*Problem to work on:* The lines to reproduce from the material below are those from the one containing "left hip: (638, 478)" through the one containing "left shoulder: (487, 325)", both included; write them out exactly and add nothing.

*Study material:*
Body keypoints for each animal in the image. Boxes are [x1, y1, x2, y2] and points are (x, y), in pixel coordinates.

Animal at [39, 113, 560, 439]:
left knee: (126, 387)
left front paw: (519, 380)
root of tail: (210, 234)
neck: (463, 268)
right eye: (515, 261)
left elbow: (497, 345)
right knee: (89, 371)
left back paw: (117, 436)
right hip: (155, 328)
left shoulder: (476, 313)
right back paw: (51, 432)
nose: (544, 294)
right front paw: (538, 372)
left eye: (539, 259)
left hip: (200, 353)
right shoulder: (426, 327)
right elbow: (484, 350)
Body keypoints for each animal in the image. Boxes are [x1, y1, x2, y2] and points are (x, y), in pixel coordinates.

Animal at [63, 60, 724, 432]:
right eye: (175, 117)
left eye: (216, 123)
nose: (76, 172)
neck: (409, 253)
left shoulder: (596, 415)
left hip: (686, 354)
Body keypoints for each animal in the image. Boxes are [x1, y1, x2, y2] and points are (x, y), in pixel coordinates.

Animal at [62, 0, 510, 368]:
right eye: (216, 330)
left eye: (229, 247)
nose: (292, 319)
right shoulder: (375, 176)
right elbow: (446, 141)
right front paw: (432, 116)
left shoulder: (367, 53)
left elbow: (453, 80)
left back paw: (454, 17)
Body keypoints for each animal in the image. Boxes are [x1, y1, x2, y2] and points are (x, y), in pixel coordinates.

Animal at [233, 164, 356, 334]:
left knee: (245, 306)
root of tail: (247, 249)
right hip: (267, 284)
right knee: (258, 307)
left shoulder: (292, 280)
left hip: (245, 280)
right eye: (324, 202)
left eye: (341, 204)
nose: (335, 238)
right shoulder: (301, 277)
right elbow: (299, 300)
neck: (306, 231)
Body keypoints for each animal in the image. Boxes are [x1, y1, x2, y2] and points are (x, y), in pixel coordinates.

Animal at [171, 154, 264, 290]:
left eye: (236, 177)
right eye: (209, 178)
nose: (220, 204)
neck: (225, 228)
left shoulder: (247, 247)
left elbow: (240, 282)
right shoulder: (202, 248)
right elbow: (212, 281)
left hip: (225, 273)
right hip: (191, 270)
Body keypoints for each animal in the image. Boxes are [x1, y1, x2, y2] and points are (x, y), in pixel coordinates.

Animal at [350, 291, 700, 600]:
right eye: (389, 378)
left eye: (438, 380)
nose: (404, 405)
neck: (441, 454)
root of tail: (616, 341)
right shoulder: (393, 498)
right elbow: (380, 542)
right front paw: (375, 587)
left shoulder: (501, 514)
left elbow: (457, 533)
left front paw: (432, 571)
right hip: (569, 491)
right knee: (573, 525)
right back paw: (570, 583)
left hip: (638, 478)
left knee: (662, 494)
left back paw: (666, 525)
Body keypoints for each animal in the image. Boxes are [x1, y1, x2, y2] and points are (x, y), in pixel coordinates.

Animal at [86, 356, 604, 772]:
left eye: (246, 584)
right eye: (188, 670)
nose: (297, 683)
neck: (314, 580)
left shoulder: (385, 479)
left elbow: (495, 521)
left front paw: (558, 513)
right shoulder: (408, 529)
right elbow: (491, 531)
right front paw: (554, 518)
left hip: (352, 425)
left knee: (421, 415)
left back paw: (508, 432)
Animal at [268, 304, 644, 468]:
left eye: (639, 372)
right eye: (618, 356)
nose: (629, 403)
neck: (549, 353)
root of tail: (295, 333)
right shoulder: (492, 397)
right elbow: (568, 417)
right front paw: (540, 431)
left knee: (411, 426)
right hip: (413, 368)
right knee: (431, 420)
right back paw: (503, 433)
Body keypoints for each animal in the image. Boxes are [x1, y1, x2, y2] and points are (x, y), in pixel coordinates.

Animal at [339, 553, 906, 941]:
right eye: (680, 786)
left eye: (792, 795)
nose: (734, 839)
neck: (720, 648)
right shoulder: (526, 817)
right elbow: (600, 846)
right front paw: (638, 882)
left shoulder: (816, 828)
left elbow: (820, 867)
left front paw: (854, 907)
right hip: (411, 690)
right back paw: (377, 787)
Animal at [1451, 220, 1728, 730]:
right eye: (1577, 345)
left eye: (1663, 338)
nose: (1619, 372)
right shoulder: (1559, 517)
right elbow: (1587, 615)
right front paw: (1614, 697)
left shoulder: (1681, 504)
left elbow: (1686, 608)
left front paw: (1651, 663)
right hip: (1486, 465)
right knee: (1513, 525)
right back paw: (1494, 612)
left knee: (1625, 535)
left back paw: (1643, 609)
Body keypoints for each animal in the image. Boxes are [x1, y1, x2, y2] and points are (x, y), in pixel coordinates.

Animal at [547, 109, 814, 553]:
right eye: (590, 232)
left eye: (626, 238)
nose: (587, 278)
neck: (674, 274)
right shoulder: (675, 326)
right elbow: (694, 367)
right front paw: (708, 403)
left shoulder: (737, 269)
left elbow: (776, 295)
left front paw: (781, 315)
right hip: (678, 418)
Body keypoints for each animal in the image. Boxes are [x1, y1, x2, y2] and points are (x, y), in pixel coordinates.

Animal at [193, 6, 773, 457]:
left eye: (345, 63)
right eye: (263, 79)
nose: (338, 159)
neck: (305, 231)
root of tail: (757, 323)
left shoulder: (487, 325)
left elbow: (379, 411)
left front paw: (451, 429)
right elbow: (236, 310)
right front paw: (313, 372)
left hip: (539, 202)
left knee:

*Response box:*
left hip: (638, 478)
left knee: (662, 494)
left back paw: (666, 525)
Body keypoints for each animal in the image. Boxes are [x1, y1, x2, y2] and points are (x, y), in pixel coordinates.

Animal at [86, 356, 604, 772]:
left eye: (246, 584)
right eye: (188, 670)
nose: (297, 683)
neck: (314, 580)
left shoulder: (385, 479)
left elbow: (495, 521)
left front paw: (558, 513)
right shoulder: (408, 529)
right elbow: (491, 531)
right front paw: (554, 518)
left hip: (352, 425)
left knee: (421, 415)
left back paw: (508, 432)
Animal at [268, 304, 644, 468]:
left eye: (639, 372)
right eye: (618, 356)
nose: (629, 403)
neck: (549, 353)
root of tail: (295, 333)
right shoulder: (492, 397)
right elbow: (568, 417)
right front paw: (540, 431)
left knee: (411, 426)
right hip: (413, 368)
right knee: (431, 420)
right back paw: (503, 433)
Body keypoints for each animal in the image. Boxes are [x1, y1, x2, y2] and points are (x, y), in pixel coordinates.

Animal at [339, 553, 906, 941]:
right eye: (680, 786)
left eye: (792, 795)
nose: (734, 839)
neck: (720, 648)
right shoulder: (526, 817)
right elbow: (600, 846)
right front paw: (638, 882)
left shoulder: (816, 828)
left elbow: (820, 867)
left front paw: (854, 907)
right hip: (411, 690)
right back paw: (377, 787)
Animal at [1451, 220, 1728, 730]:
right eye: (1577, 345)
left eye: (1663, 338)
nose: (1619, 372)
right shoulder: (1559, 517)
right elbow: (1587, 615)
right front paw: (1614, 697)
left shoulder: (1681, 504)
left elbow: (1686, 608)
left front paw: (1651, 663)
right hip: (1486, 465)
right knee: (1513, 525)
right back paw: (1494, 612)
left knee: (1625, 535)
left back paw: (1643, 609)
Body keypoints for each animal in the image. Boxes are [x1, y1, x2, y2] and points are (x, y), in pixel coordinates.

Animal at [547, 109, 814, 553]:
right eye: (590, 232)
left eye: (626, 238)
nose: (587, 278)
neck: (674, 274)
right shoulder: (675, 326)
right elbow: (694, 367)
right front paw: (708, 403)
left shoulder: (737, 269)
left elbow: (776, 295)
left front paw: (781, 315)
right hip: (678, 418)
Body keypoints for each animal in the image. Boxes are [x1, y1, x2, y2] and points are (x, y), in pixel coordinates.

Animal at [193, 6, 773, 457]:
left eye: (345, 63)
right eye: (263, 79)
nose: (338, 159)
neck: (305, 231)
root of tail: (757, 323)
left shoulder: (487, 325)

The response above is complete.